→ Source extract
—————
Because I explained to her, there’s no evidence whatsoever whether founded on science or logic that we’re more intelligent than even fellow Africans, let alone smarter than everybody.  In fact, you’re more likely to find evidence to the contrary.

We often cite as evidence how well Nigerians are doing in the diaspora, but more or less, so are other nationals.

As a foreign correspondent, I was always happy to write such stories of our feats abroad. But I wasn’t deluded.

If a Nigerian was awarded the best scientist this year, who earned the award last year? Probably an Iraqi, Iranian or Indian.

It’s my opinion that intelligence is equally distributed among all people. Its outputs depend on how the environment nurtures it and how the individual employs it.

Yet, however intelligence is defined (and many theorists of recent, such as Howard Gardner, have been quite generous with their conception of intelligence), you will find that we are actually not at all smart as a nation.

There’s what is called the national intelligence.  Every country has one.  The last time I checked ours, I soon came to the realization that if Nigeria were a human being, its intelligence would have been so low it wouldn’t have been able to go to the bathroom without help.  

That’s the intelligence of a mere toddler.

Howard Gardner defines intelligence as the ability to solve problem or fashion useful products.  But we’ve not solved any problem in Nigeria for the last 30 years.   We didn’t even have a national identity card until recently, and it wasn’t for lack of trying; it is just that we’re incapable of succeeding at something that technology has made ridiculously simple. 

India, with one billion people, has done biometric national identity for over 90% of the population. Almost one billion people have been registered into Aadhaar, the national database.

Bloomberg reported that “Aadhaar is saving the government billions of dollars by better targeting beneficiaries of subsidized food and cash transfers…”

It was such a massive success that India has already moved on to the next challenge: how to keep the database secure.

Here, however, starting from when Obasanjo was military head of state until he became a civilian president, and the administrations in between, all tried to give Nigeria a unified form of identity, they all could not.  The last jab at it was by former President Goodluck Jonathan with his NimC and other related nonsense.  

Buhari has continued with it. When I went to do my own in Minna a couple years ago, I had to fuel the generator for NimC before they captured me. Which means after 58 years of independence, besides buying petrol for my family’s generator, I also had to buy petrol for a government’s generator before the government could serve me.

In all these decades, Nigeria achieved only one thing: they came together and elected change and then voted for the leader they thought would give them that change.  

But even that had the makings of a divine intervention, not because we’re smart; because the same people who elected President Muhammadu Buhari were the ones who turned around and asked to be paid before they would elect their governors.  

Indeed the entire leadership recruitment process of our dear nation is flawed.  

And if the incumbent national leadership would do only one thing, it should be the removal of the kinks in the leadership selection process at the party level and the general elections.

Talking about intelligence necessitates that we start with the premise that reasoning or thinking is an important component; for, if Gardner’s definition holds, you can’t create or solve without the ability to think.   

However, when it comes to thinking, Nigerians are still in their diapers.  

ere are some examples:

Economics of appointments

In 2015, I received messages on a daily basis requesting information on when the governor would appoint commissioners.
—————
→ Stored data

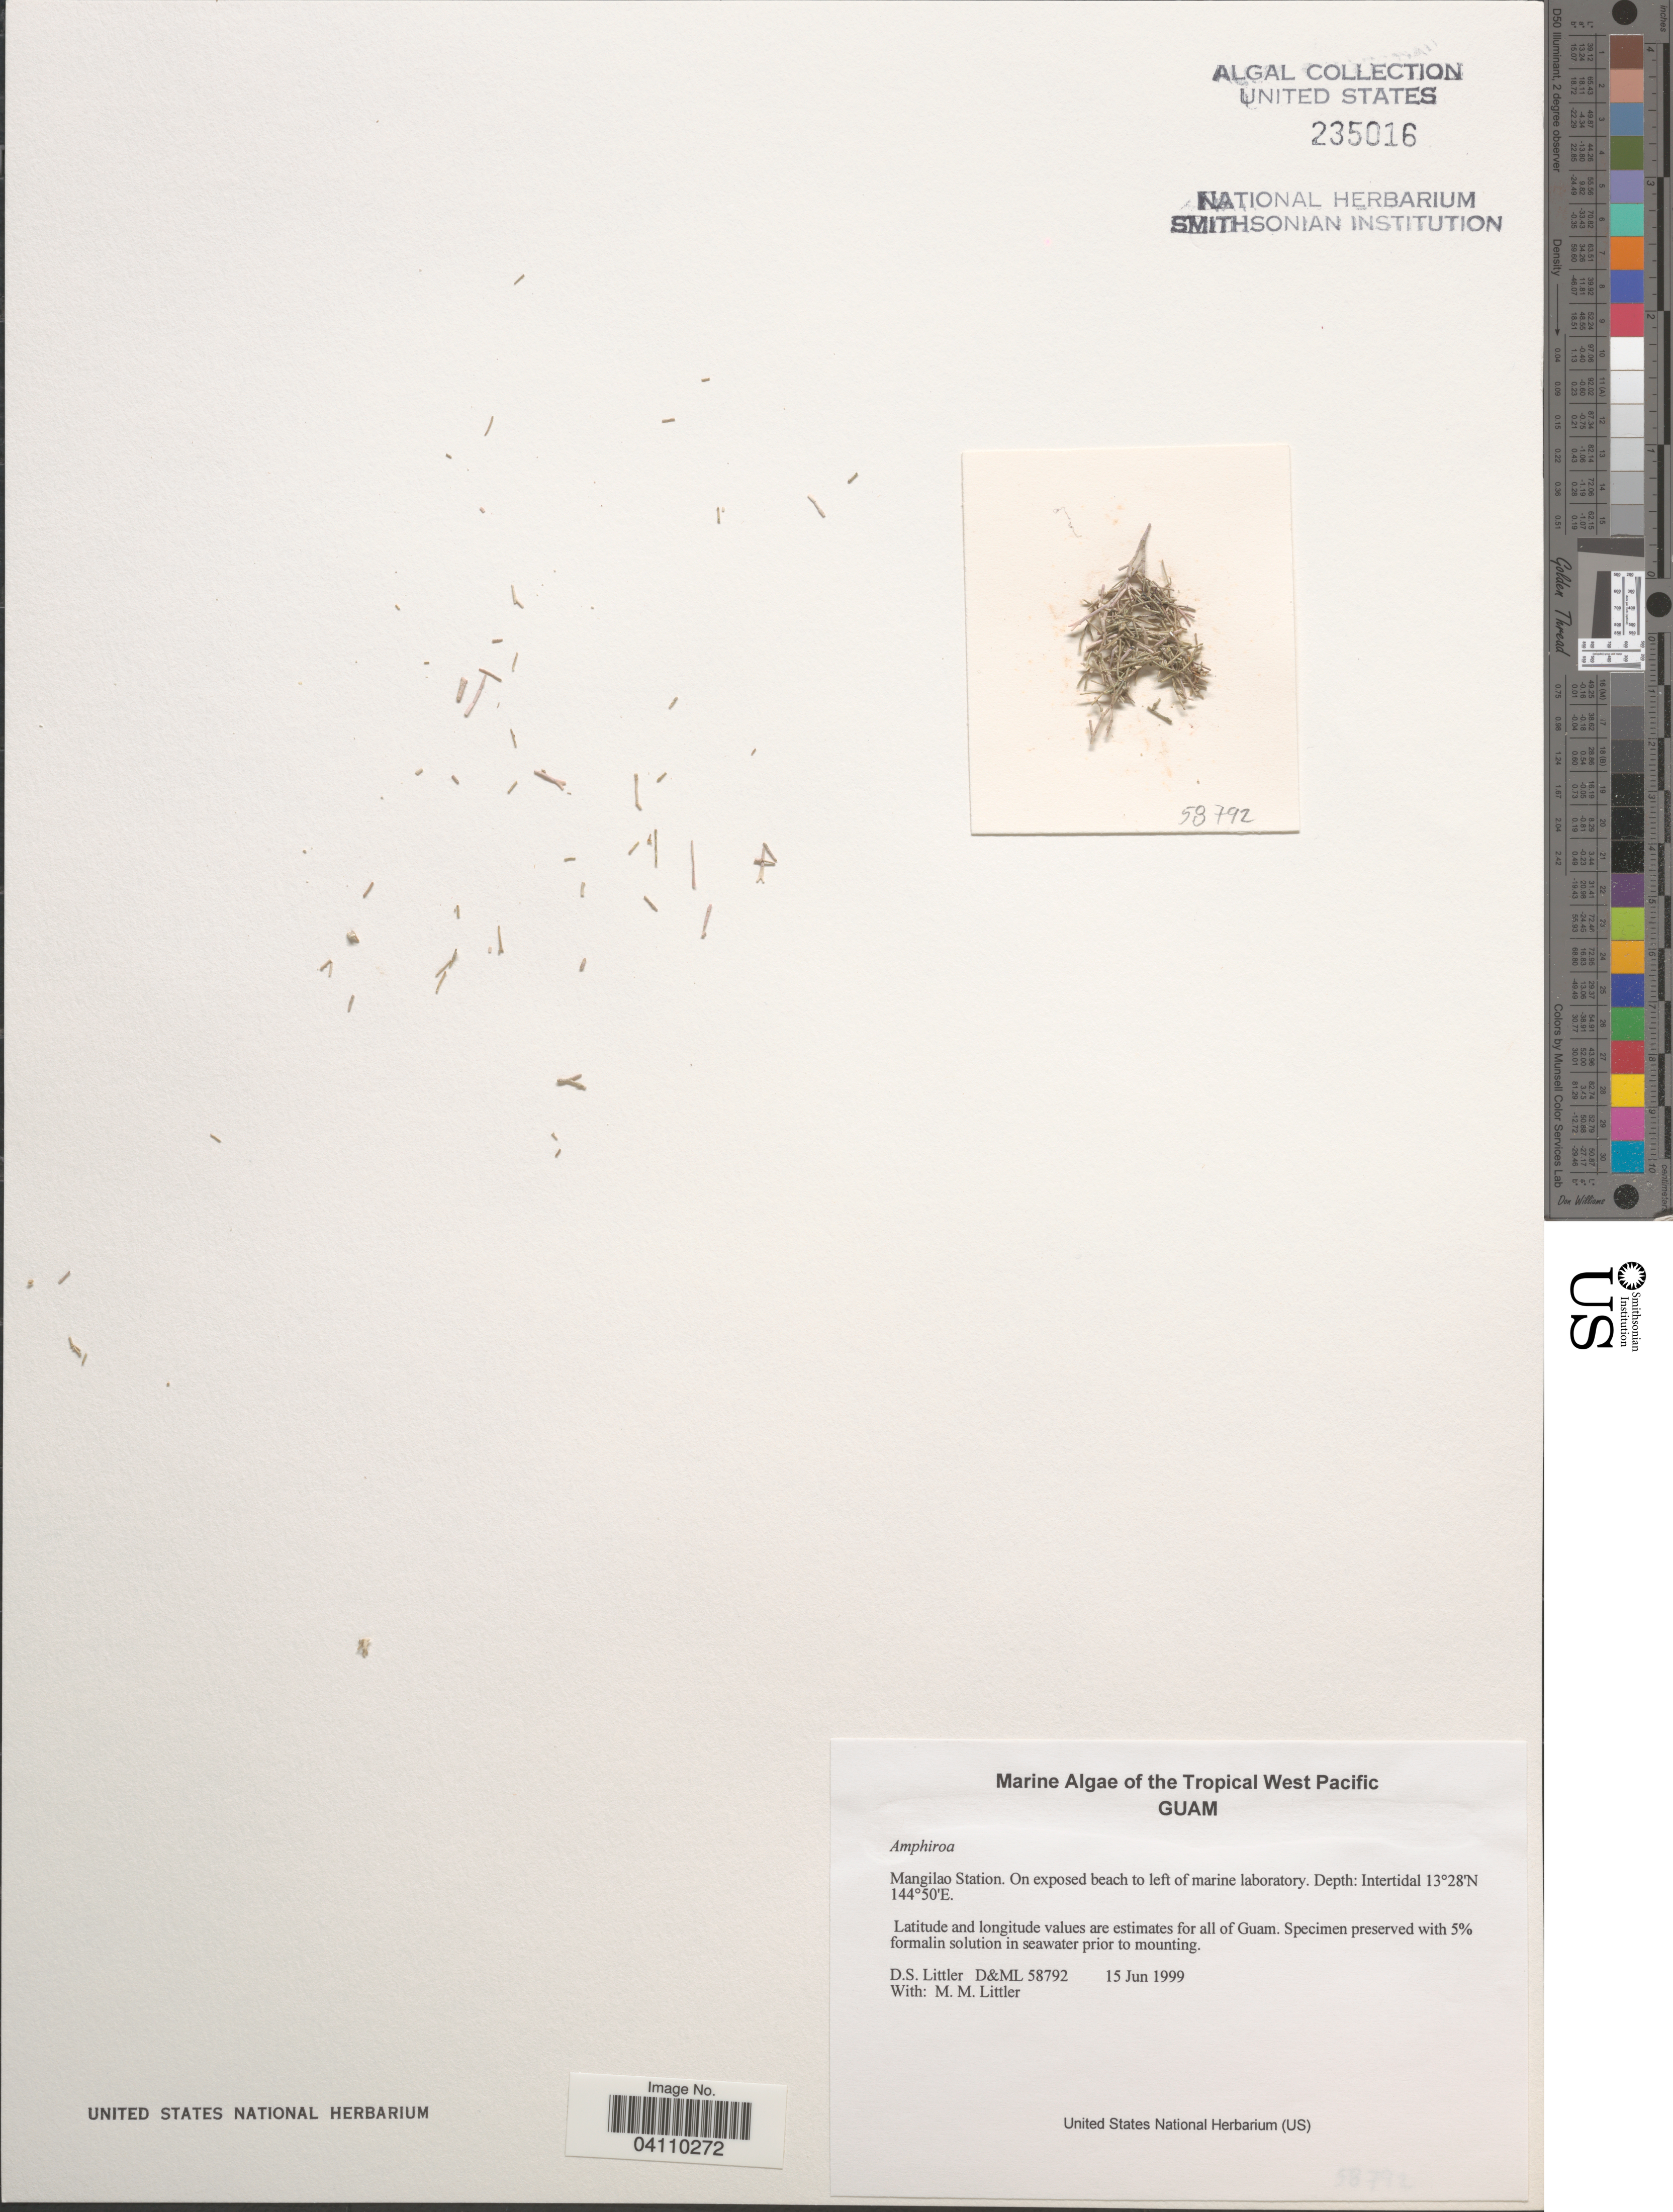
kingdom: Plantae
—————
→ Exercise objective
In the essay on Nigeria's national intelligence, what is the name of India's national identity database?

→ Task solution
Aadhaar